Saudi-Israel Normalization and Beyond
In a previous article we focused on understanding the changing geopolitics of the Middle East. Especially, the political, security, and economic interconnections between South Asia and the Gulf States, and one of the subsets, Pakistan and Gulf Cooperation Council (GCC). This relationship has taken on added significance in the context of ongoing great power rivalry and China’s wider engagement with the Middle East, which resulted in the Saudi-Iran détente in March.
On July 28, 2020, PoliTact held a webinar to discuss the potential China-Iran $400 billion economic deal and its impact on the China-Pakistan Economic Corridor (CPEC). China-Iran defense cooperation has been growing in the aftermath of President Trump’s decision in 2018 to unilaterally withdraw from the Iran nuclear deal reached in 2015 – which was a hallmark achievement of the Obama administration.
Moreover, additional Muslim states, such as UAE, Bahrain, Sudan, and Morocco officially recognizing the state of Israel as a consequence of Abraham Accords, reached during the Trump’s presidency in 2020.These developments resulted in deepening of the contradictory pressures for Pakistan. On the one hand, the nation is China’s closest strategic partner, which was also expanding its ties with Iran. On the other hand, Pakistan’s other Arab allies, UAE, Saudi Arabia, and Qatar were moving closer to Israel.

- [Supplied information]:
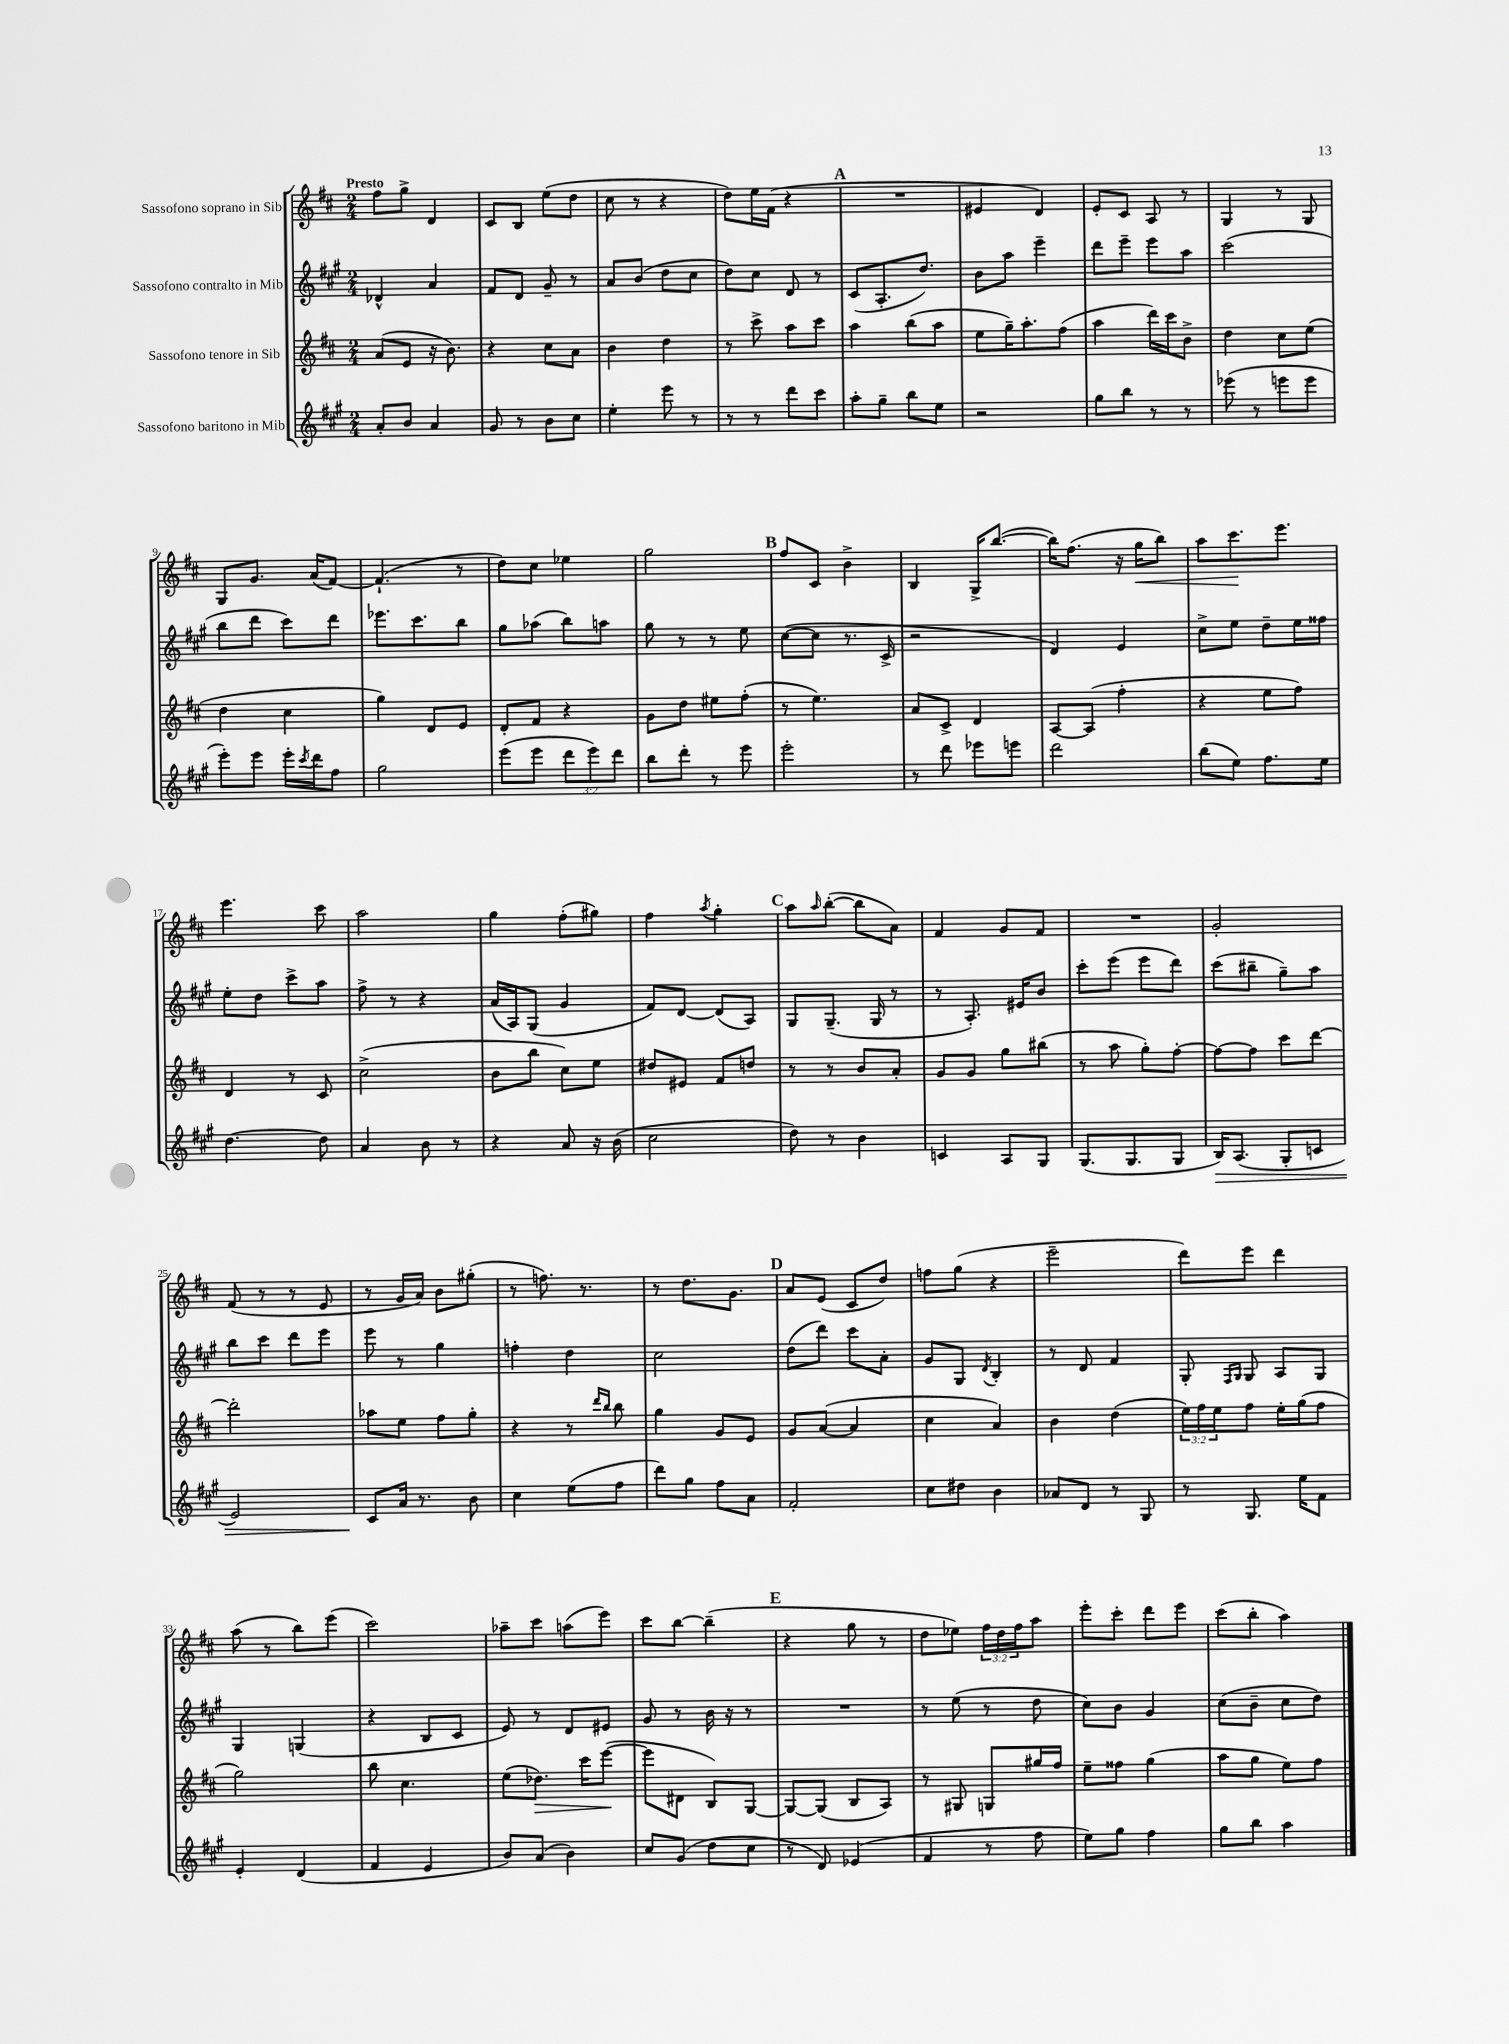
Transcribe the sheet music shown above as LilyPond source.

- [Set of tasks]:
1 - In the article on Saudi-Israel normalization, translate this sentence into Spanish: "On the one hand, the nation is China’s closest strategic partner, which was also expanding its ties with Iran."
2 - According to the article on Saudi-Israel normalization, which Muslim states officially recognized Israel as a consequence of the Abraham Accords?
3 - Write a continuation of the article on Saudi-Israel normalization, starting after its last sentence.

- [Exercise answers]:
1 - Por un lado, la nación es el socio estratégico más cercano de China, que también estaba ampliando sus vínculos con Irán.

2 - The UAE, Bahrain, Sudan, and Morocco.

3 -
In an event held on May 22 in collaboration with the Middle East Institute, the growing role of China in the Middle East was examined. The panelists had made the policy recommendations that US should not completely disengage or overreact to Chinese influence in a state of anxiety. Instead, the US should adopt a clearer approach to its political, economic, and security interests in the Middle East. Viewing US relations with its partners in the Middle East and Asia within the framework of great power competition with China may negatively impact the US approach and its interests.
Progressively alarmed by the fast-moving dynamics of the Middle East and growing Chinese involvement has meant that the US administration could not sit idly. President Biden has launched an aggressive diplomatic engagement with Saudi Arabia, the country being seen as acting ever more unpredictably. At the same time, the changing politics of Israel is also a complicating factor as Netanyahu loses interest with the two-state solution.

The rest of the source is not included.